# Romanian Phrases in a Novel



## thelastchoice

I am reading a Historical novel where the author used some Romanina Phrases. I tried to translate them myself and need your advice on How correct is my translation and how correct are the phrases grammar wise.:

1. Urâtă-ți capra asta
You Ugly goat!
2. apropie-te Shayla
Come close Shala
3. Ț-ia furat limba frica? 
Couldnot get it! it seems not correct: stolen Fear language !!!!! 

4. Nu putem să intra în Brașov in caruța asta, ne-ar aresta Ienicer!
We can not get in Brasov using carts that we would arrest the *Janissaries (Ottoman soldiers)*!.
The author is trying to say: We can not get in Brasov using carts because we would be arrested the *Janissaries*

5. Stâpănul meu, fiul Stâpănului meu, humila voăstra scalvă va adus corpul dușmanului vostru.
My master, my master's son, you Humiliated slave brought you the body of your enemy,! (Not sure about the grammar)
6. Mama! tata!, iată sacrificiul vostru, acceptati-l în imperiul vostru etern.
Mom! Dad!, behold your sacrifice, accept it in your eternal kingdom.

Thanks in advance.


----------



## farscape

> 1. Urâtă-ți capra asta
> You Ugly goat!


Something is not right here...  The closest to a reasonable sentence in Romanian I can come up with is "Urâtă ţi-e capra asta!" meaning "This goat of yours is really ugly" The original sentence makes no sense.




> 2. apropie-te Shayla





> Come close/near Shala




Good enough.



> 3. Ț-ia Ți-a furat limba frica?





> Couldnot get it! it seems not correct: stolen Fear language !!!!!

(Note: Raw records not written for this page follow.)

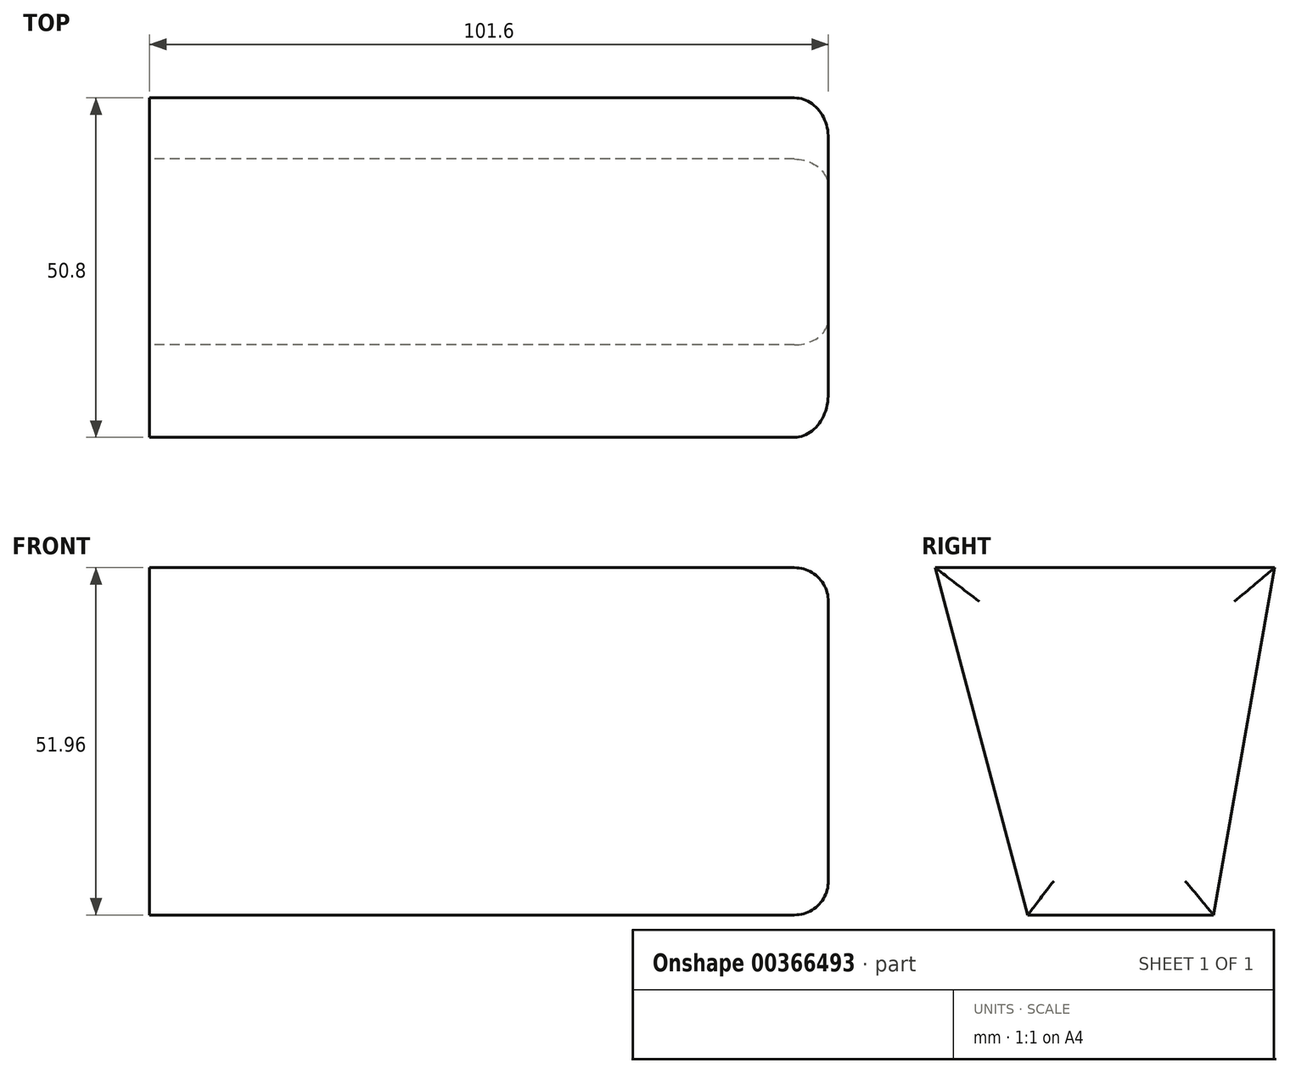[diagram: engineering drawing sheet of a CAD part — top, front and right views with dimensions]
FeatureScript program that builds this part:
annotation { "Feature Type Name" : "Feature", "Feature Type Description" : "" }
export const myFeature = defineFeature(function(context is Context, id is Id, definition is map)
    precondition{}
    {
        {
            var Q0;
            Q0=qCreatedBy(makeId("Right.planeOp"),FACE);
            var sketch = newSketch(context, id + "F0", { "sketchPlane" : qUnion([Q0])});
            skLineSegment(sketch, "E0.bottom", {"start": v(-23.1, 46.32) * mm, "end": v(27.7, 46.32) * mm});
            skLineSegment(sketch, "E0.top", {"start": v(-23.1, -29.88) * mm, "end": v(27.7, -29.88) * mm});
            skLineSegment(sketch, "E0.left", {"start": v(-23.1, 46.32) * mm, "end": v(-23.1, -29.88) * mm});
            skLineSegment(sketch, "E0.right", {"start": v(27.7, 46.32) * mm, "end": v(27.7, -29.88) * mm});
            skLineSegment(sketch, "E1", {"start": v(27.7, 46.32) * mm, "end": v(18.54, -5.64) * mm});
            skLineSegment(sketch, "E2", {"start": v(-9.27, -5.64) * mm, "end": v(-23.1, 46.32) * mm});
            skLineSegment(sketch, "E3", {"start": v(-9.27, -5.64) * mm, "end": v(18.54, -5.64) * mm});
            skSolve(sketch);
        }
        {
            var Q0;
            Q0=makeQuery(id+"F0.imprint","IMPRINT",FACE,{"disambiguationData":[TD([[makeQuery(id+"F0.imprint","IMPRINT",EDGE,{"derivedFrom":sQuery(id+"F0.wireOp",EDGE,"E0.bottom")}),-1.0]])]});
            extrude(context, id + "F1", {"entities" : qUnion([Q0]), "depth" : 101.6 * mm});
        }
        {
            var Q0;
            Q0=makeQuery(id+"F1.opExtrude","CAP_FACE",FACE,{"disambiguationData":[OSD([sQuery(id+"F0.wireOp",EDGE,"E0.bottom"),sQuery(id+"F0.wireOp",EDGE,"E0.top"),sQuery(id+"F0.wireOp",EDGE,"E0.left"),sQuery(id+"F0.wireOp",EDGE,"E0.right")])],"isStart":false});
            fillet(context, id + "F2", {"entities" : qUnion([Q0]), "radius" : 5.08 * mm, "tangentPropagation" : true, "allowEdgeOverflow" : false});
        }
    });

Never heard the exact expression before but it has a meaning: "Did the fear steal your tongue?" regardless, the expression is not quite right (Ți-a furat frica, limba? is more like it. 




> 4. Nu putem să intra în Brașov in caruța asta, ne-ar aresta Ienicer!





> We can not get in Brasov using carts that we would arrest the *Janissaries (Ottoman soldiers)*!.
> The author is trying to say: We can not get in Brasov using carts because we would be arrested the *Janissaries*




Another mess here too: Nu putem să intraăm în Brașov iîn caăruța asta, ne-ar arestează Iienicerii! - but you got the meaning right! 




> 5. Stâpănul meu, fiul Stâpănului meu, humila voăastraă scalvă v*-*a adus corpul dușmanului vostru.
> My master, my master's son, you Humiliated slave brought you the body of your enemy,! (Not sure about the grammar)



.... your humble slave, actually.




> 6. Mama! tata!, iată sacrificiul vostru, acceptati-l în imperiul vostru etern.





> Mom! Dad!, behold your sacrifice, accept it in your eternal kingdom.




About right.

Later,
.


----------



## thelastchoice

Thank you so much.
Dear farscape. That was so nice of you.I really appreciate your help. I wish you all the best.


----------



## misadro

I'm not familiar with this expression either, but I should say that  .. _ţi-a furat frica limba_ .. and .. _ţi-a furat limba frica .. _are quite equivalent [exactly like .. _mi-a mâncat pisica parizerul .. _and_ .. mi-a mâncat parizerul pisica …_]  ..
Also, there is no need for a comma there.  A comma would put the respective noun in the vocative and address the question to it : _Mi-ai mâncat parizerul, pisico/pisică?_


----------



## thelastchoice

Thanks a lot misadro.


----------



## irinet

Hi,
"Ți-a furat limba frica"?
I would interpret that like this: "Ți-ai înghițit (have you swollen) limba de frică?"


----------



## PeterKay

Thank you!


----------